Thermo-reversible silicone elastomer with remotely controlled self-healing

Nowadays, silicone elastomers are utilized in a wide range of applications, such as artificial muscles in the shape of dielectric elastomers, medical implants, soft robotics, microfluidic devices, and commodity products. Despite their valuable properties, silicone elastomers are due to their covalent nature thermoset polymers, thus not easily recyclable. It is a demanding challenge to turn silicone into thermoplastic, healable, and recyclable materials. For instance, introduction of hydrogen bonds is a useful technique to provide silicone elastomers with thermoplastic properties and self-healing functionalities. Here we present the synthesis of a copolymer via free radical polymerization of monomethacryloxypropyl terminated polydimethylsiloxane (PDMSMA) and 6-methyl-2-ureido-4[1H]-pyrimidone methacrylate (UPyMA). The novel copolymer possesses thermoplastic properties due to the reversible nature of the UPy self-associating dimers.[1] In addition, self-healing properties were sought by alternative approaches. In particular, induction heating[2] represents a novel method to externally trigger healing of polymers. This method consists of the incorporation of magnetic particles in the matrix and the exposure of the composite to an alternating magnetic field (AMF). As a consequence, the heat developed by the process activates network rearrangement. Controlled self-healing by use of an AMF generates heat rapidly and locally, and, above all, it is contactless.
In this work, we successfully report the development of a novel thermoplastic and self-healing silicone elastomer, namely P(PDMSMA-co-UPyMA).

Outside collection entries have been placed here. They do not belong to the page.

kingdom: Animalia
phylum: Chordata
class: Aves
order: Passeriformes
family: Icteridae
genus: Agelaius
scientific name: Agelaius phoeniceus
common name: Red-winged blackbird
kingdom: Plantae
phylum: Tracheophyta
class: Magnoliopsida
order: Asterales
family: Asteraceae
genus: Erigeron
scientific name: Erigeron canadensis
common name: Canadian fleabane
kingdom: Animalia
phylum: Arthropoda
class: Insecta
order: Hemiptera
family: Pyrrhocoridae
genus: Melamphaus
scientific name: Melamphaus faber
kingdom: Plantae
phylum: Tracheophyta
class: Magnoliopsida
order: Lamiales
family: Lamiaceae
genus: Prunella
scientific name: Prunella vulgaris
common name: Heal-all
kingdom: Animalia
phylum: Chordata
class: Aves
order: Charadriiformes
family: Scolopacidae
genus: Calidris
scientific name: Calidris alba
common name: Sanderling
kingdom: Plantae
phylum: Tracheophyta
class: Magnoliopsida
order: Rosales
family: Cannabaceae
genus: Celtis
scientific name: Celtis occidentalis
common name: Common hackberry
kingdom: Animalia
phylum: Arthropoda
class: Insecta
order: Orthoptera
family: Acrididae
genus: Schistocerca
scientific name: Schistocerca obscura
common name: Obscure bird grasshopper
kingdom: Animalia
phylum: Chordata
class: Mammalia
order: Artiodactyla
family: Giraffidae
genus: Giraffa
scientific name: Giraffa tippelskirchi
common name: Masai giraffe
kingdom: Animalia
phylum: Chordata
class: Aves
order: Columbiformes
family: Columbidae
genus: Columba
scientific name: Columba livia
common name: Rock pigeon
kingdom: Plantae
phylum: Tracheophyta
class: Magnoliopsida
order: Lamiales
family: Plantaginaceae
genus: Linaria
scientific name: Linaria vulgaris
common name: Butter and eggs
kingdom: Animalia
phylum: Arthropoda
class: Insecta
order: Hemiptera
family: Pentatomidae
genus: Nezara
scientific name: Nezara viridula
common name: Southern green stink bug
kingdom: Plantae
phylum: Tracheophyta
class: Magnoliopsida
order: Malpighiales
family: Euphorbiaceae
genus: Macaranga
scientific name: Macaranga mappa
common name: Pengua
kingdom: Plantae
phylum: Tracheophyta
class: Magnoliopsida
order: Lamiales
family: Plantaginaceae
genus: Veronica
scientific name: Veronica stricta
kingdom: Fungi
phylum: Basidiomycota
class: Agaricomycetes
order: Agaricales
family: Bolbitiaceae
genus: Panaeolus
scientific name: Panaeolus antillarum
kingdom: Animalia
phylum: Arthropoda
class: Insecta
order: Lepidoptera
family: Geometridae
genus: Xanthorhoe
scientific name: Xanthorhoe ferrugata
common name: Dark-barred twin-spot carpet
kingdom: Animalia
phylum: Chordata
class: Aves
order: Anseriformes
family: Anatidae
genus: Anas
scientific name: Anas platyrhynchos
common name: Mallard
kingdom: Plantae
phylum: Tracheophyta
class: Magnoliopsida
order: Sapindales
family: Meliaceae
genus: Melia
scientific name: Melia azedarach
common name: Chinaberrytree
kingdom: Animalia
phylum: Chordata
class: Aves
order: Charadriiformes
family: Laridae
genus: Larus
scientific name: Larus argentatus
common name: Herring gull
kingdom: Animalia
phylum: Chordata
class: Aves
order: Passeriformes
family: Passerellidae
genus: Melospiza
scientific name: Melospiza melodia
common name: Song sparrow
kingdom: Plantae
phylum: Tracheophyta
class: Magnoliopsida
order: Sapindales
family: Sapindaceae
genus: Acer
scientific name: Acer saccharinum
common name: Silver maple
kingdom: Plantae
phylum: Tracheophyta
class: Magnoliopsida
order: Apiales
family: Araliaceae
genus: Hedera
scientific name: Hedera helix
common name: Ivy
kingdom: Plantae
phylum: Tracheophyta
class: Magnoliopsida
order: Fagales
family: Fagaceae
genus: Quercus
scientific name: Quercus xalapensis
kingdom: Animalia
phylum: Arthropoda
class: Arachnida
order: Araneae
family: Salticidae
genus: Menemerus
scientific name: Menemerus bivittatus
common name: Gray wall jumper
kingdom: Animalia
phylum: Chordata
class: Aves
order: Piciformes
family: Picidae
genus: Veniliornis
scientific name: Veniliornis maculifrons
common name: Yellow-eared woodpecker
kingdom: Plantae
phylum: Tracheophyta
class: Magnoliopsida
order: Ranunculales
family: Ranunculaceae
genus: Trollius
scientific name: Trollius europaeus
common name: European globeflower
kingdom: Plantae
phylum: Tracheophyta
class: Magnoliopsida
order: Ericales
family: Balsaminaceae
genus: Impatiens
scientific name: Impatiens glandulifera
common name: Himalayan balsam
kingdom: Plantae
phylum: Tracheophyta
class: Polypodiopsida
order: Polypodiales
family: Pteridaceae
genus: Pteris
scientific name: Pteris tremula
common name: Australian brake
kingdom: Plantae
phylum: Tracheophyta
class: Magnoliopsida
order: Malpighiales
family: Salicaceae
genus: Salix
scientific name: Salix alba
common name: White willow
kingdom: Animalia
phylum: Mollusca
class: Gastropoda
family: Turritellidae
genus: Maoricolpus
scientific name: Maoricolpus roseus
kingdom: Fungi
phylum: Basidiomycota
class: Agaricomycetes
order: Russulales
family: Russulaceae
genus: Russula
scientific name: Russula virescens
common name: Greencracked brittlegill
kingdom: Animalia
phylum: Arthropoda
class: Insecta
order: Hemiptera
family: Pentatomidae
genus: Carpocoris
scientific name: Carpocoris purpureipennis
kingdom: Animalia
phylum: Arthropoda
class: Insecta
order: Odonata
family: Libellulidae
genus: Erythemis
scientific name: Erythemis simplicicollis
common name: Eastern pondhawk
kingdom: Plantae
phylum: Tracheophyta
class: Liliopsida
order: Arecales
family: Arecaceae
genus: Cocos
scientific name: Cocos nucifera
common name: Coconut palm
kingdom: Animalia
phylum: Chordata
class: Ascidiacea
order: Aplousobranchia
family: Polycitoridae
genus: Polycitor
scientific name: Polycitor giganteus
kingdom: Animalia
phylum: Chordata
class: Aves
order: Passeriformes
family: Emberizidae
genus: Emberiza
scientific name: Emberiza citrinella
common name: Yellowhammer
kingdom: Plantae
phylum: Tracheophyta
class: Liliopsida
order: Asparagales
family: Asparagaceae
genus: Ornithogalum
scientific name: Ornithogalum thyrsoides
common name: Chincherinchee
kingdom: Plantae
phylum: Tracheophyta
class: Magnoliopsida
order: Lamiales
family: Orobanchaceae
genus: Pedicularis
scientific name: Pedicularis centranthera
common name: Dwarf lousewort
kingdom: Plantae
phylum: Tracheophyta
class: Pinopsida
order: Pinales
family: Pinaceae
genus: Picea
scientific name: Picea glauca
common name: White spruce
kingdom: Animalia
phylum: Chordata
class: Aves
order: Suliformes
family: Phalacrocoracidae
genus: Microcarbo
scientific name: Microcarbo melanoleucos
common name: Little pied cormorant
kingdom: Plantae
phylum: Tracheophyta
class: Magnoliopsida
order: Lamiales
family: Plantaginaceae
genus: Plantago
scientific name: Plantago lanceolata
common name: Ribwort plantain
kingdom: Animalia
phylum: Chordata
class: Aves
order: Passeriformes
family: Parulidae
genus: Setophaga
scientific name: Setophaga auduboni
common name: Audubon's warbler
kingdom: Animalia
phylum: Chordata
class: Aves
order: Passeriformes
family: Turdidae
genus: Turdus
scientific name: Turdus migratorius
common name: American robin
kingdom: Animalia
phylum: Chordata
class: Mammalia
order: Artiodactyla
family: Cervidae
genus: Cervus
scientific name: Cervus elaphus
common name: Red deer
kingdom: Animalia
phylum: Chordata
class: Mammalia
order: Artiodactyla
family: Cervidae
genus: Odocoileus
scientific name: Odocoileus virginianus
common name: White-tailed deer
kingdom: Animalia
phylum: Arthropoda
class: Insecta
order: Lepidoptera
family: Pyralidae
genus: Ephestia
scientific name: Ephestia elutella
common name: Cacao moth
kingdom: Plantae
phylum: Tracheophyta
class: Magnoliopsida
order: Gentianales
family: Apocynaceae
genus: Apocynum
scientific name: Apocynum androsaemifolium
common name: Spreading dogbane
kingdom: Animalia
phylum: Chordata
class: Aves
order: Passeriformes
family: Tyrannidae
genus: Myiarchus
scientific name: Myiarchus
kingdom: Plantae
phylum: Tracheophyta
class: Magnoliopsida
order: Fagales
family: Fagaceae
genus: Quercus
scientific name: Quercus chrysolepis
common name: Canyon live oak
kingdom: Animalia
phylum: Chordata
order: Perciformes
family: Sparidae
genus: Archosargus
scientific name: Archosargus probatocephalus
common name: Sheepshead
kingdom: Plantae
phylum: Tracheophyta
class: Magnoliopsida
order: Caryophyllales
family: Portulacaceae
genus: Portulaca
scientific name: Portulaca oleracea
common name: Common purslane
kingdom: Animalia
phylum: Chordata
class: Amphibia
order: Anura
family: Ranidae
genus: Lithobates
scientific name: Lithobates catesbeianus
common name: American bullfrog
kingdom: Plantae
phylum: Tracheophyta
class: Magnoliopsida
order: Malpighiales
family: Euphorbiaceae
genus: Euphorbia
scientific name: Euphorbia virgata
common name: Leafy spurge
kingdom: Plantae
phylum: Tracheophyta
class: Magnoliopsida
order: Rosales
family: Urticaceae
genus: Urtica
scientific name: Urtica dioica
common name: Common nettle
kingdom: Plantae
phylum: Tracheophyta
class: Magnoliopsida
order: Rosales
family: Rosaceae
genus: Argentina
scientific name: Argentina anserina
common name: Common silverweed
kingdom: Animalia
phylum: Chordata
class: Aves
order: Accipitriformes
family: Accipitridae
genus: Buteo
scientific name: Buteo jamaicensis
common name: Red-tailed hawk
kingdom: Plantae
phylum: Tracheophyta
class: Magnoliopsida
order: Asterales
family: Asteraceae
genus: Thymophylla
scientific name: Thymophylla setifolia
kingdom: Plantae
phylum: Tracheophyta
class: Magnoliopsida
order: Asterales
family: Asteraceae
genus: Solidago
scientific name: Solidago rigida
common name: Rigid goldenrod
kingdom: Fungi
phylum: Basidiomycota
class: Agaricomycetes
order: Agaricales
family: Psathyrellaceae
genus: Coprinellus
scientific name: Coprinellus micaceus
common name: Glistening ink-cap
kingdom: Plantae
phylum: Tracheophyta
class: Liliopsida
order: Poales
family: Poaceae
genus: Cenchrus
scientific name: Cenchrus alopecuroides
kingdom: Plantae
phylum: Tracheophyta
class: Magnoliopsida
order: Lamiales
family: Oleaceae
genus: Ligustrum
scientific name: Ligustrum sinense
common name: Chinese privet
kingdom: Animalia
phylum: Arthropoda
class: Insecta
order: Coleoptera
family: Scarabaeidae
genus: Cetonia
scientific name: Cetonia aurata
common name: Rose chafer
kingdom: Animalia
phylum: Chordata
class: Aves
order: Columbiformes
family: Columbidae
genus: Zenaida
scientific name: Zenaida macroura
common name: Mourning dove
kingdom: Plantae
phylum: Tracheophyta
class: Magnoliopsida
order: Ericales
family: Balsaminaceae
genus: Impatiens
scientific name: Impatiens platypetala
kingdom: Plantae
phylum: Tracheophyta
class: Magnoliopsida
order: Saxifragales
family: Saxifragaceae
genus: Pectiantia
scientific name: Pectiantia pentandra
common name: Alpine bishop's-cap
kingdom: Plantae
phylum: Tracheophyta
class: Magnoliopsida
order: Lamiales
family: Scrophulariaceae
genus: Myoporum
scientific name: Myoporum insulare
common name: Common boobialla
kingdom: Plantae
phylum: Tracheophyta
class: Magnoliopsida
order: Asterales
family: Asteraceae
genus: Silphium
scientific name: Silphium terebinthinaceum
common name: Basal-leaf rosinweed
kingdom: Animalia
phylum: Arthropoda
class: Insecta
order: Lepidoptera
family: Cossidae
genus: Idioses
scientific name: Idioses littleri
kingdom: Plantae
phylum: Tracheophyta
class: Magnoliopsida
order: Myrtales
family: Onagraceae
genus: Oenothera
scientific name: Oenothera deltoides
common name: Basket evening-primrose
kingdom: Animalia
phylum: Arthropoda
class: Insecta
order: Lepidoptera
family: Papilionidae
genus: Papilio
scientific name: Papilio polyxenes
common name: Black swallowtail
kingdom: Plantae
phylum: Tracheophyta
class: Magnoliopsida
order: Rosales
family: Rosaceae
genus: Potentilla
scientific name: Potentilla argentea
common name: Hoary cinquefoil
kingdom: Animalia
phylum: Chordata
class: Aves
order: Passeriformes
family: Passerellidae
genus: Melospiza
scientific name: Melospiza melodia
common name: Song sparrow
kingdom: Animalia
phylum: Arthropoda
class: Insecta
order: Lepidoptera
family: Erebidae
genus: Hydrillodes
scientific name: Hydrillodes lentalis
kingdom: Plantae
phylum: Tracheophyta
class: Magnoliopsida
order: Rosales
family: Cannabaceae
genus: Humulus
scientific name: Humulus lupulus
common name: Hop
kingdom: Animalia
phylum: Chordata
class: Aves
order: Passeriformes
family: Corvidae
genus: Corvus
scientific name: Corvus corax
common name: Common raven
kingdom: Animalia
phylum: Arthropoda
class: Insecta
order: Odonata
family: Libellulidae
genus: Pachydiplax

The remotely controlled healing of the damaged material was performed through exposure to an AMF of the composite elastomer with 20wt% Fe3O4 particle filler. Self-healing efficiency was determined by percentage of restored tensile stress and tensile strain of the healed sample compared to the native material. Scanning electron microscopy (SEM) was exploited to evaluate the morphology of samples at the healed interface. Moreover, the cross-linked copolymer was proven remouldable multiple times without showing considerable physical degradation. Hence, this material may be considered as an excellent candidate for recyclable silicone elastomers. In addition, the described self-healing approach was applied using the same conditions to another previously reported copolymer P(MEA-co-UPyMA).[3] P(PDMSMA-co-UPyMA) and P(MEA-co-UPyMA) bear identical self-complementary motifs, although differing in the main repeating unit. Comparison of their self-healing performance under unchanged conditions aimed at assessing the versatility of the described self-healing method.